The embassy said France will send an aircraft with medical equipment and experts on July 26 to support India’s efforts against the COVID-19 pandemic, in a gesture of friendship.

Official sources said the Rafale jets are likely to be deployed in the Ladakh sector as part of IAF’s efforts to enhance its operational capabilities along Line of Actual Control with China in view of the border row with the country.

The aircraft is capable of carrying a range of potent weapons.

European missile maker MBDA’s Meteor beyond visual range air-to-air missile and Scalp cruise missile will be the mainstay of the weapons package of the Rafale jets Meteor is the next generation of BVR air-to-air missile (BVRAAM) designed to revolutionise air-to-air combat.

The weapon has been developed by MBDA to combat common threats facing the UK, Germany, Italy, France, Spain and Sweden.

The Meteor is powered by a unique rocket-ramjet motor that gives it far more engine power for much longer than any other missile, said an official.

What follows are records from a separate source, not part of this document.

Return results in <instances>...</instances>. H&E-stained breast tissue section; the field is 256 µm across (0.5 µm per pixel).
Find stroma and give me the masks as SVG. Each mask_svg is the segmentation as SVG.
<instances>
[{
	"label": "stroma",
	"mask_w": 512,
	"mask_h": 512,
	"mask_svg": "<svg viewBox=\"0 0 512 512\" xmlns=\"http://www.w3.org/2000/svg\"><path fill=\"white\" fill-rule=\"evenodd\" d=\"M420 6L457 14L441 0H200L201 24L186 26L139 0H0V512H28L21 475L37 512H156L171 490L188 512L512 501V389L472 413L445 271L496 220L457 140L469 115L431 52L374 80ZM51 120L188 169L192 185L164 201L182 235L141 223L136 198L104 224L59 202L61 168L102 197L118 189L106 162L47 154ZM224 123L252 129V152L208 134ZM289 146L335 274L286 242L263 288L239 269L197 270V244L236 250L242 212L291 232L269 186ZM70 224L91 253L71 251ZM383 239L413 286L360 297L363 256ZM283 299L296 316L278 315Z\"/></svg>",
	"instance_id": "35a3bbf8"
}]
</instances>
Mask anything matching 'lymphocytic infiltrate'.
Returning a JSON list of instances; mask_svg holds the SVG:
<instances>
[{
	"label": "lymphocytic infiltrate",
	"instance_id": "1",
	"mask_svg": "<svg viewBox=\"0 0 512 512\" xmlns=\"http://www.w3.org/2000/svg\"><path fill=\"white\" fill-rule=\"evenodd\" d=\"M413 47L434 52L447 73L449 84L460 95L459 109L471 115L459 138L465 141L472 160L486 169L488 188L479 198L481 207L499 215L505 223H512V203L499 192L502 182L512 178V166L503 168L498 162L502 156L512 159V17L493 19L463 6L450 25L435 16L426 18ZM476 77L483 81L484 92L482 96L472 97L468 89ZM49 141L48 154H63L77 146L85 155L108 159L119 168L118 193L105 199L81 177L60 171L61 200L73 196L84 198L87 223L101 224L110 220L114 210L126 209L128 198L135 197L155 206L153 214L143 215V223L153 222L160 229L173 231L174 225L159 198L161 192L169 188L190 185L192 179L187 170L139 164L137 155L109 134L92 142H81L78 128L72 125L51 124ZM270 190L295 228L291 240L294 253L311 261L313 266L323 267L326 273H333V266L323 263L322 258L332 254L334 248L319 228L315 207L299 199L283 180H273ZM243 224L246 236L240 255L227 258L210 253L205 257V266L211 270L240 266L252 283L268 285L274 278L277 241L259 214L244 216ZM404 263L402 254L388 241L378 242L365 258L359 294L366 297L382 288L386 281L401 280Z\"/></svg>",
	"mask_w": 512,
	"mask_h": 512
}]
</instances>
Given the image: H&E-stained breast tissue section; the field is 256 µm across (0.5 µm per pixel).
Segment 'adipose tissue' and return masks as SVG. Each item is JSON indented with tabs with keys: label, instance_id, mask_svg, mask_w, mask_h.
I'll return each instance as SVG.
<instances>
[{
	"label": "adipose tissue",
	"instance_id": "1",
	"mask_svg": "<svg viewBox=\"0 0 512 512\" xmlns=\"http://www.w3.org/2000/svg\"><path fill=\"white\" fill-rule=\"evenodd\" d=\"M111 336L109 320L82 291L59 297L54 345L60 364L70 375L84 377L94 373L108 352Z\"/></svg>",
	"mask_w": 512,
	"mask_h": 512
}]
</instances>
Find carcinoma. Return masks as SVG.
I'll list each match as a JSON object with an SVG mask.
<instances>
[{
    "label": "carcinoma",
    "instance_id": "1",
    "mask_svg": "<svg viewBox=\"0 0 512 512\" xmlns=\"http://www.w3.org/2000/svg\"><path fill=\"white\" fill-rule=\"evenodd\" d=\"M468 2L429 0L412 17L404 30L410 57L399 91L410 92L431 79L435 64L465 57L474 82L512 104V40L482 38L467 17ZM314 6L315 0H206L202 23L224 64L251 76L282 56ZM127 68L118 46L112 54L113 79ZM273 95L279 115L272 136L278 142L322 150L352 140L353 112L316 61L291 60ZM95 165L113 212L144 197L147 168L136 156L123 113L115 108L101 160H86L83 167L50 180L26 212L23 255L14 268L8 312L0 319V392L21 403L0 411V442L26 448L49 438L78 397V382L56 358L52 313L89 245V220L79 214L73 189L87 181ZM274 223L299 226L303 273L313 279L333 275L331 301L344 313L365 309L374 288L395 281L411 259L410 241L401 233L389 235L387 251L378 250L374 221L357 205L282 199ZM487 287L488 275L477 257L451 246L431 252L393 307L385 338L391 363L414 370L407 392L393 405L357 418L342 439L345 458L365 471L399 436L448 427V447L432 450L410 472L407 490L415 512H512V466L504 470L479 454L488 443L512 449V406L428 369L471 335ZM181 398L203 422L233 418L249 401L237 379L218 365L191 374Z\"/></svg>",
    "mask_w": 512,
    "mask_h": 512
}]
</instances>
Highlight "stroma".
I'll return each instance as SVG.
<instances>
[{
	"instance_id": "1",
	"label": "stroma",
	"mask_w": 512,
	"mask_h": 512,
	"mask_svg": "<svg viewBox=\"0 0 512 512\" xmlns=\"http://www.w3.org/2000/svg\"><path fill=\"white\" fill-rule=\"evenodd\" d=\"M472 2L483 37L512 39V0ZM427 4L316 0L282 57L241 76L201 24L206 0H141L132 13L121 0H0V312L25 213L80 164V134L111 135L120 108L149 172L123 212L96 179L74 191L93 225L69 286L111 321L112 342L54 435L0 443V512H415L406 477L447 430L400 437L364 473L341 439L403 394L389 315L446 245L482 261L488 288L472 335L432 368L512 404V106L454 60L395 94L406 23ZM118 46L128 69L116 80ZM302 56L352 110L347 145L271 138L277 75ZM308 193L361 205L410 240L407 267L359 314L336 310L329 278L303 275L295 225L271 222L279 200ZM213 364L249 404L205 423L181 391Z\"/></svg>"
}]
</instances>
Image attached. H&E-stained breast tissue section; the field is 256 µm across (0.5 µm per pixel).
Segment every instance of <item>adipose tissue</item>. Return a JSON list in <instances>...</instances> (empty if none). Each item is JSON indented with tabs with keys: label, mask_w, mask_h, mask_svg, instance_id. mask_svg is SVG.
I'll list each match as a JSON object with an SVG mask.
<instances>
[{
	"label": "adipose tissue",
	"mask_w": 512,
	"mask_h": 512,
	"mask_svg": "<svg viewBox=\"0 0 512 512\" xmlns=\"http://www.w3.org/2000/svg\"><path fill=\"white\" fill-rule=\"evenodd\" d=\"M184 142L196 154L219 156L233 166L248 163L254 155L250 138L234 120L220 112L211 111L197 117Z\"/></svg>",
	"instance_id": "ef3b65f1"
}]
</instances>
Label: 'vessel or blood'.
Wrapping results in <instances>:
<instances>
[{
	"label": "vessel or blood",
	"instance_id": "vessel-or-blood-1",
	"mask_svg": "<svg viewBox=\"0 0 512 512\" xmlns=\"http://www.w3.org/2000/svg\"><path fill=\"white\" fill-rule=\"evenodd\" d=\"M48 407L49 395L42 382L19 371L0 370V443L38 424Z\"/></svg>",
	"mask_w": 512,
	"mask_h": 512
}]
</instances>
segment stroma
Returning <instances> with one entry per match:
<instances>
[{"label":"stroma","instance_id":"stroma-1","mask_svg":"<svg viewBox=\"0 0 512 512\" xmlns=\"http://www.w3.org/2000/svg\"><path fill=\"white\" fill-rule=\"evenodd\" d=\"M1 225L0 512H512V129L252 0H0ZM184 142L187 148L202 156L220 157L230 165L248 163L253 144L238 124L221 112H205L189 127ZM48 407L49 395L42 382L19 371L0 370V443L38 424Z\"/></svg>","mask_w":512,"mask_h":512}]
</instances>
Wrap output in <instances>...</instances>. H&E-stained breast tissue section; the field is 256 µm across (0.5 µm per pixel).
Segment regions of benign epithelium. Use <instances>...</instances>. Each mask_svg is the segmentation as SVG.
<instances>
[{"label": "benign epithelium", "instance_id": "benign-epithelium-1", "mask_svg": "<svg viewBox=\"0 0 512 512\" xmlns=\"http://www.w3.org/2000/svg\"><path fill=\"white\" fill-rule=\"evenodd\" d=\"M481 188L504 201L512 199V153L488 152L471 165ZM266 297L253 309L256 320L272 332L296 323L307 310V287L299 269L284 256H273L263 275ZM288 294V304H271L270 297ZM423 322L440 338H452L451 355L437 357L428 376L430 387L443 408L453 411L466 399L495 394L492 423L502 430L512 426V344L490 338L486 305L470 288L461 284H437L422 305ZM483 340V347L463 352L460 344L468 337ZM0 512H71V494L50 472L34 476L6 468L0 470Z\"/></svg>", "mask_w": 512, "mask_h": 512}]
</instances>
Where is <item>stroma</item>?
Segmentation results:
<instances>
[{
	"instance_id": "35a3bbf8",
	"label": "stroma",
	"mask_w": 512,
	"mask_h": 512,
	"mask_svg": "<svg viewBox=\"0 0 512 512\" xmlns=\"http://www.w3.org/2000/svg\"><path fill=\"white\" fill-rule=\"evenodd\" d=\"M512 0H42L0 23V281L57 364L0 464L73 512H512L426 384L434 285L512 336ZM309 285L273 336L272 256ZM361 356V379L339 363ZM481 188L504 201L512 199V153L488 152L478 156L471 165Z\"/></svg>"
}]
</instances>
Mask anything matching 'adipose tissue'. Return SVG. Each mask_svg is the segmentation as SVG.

Besides the missile systems, the Rafale jets will come with various India-specific modifications, including Israeli helmet-mounted displays, radar warning receivers, low-band jammers, 10-hour flight data recording, infra-red search and tracking systems among others The IAF has already completed preparations, including readying required infrastructure and training of pilots, to welcome the fighter aircraft The second squadron of Rafale will be stationed at Hasimara base in West Bengal.

The IAF spent around Rs 400 crore to develop required infrastructure like shelters, hangars and maintenance facilities at the two bases Out of 36 Rafale jets, 30 will be fighter jets and six will be trainers.

The trainer jets will be twin-seater and they will have almost all the features of the fighter jets.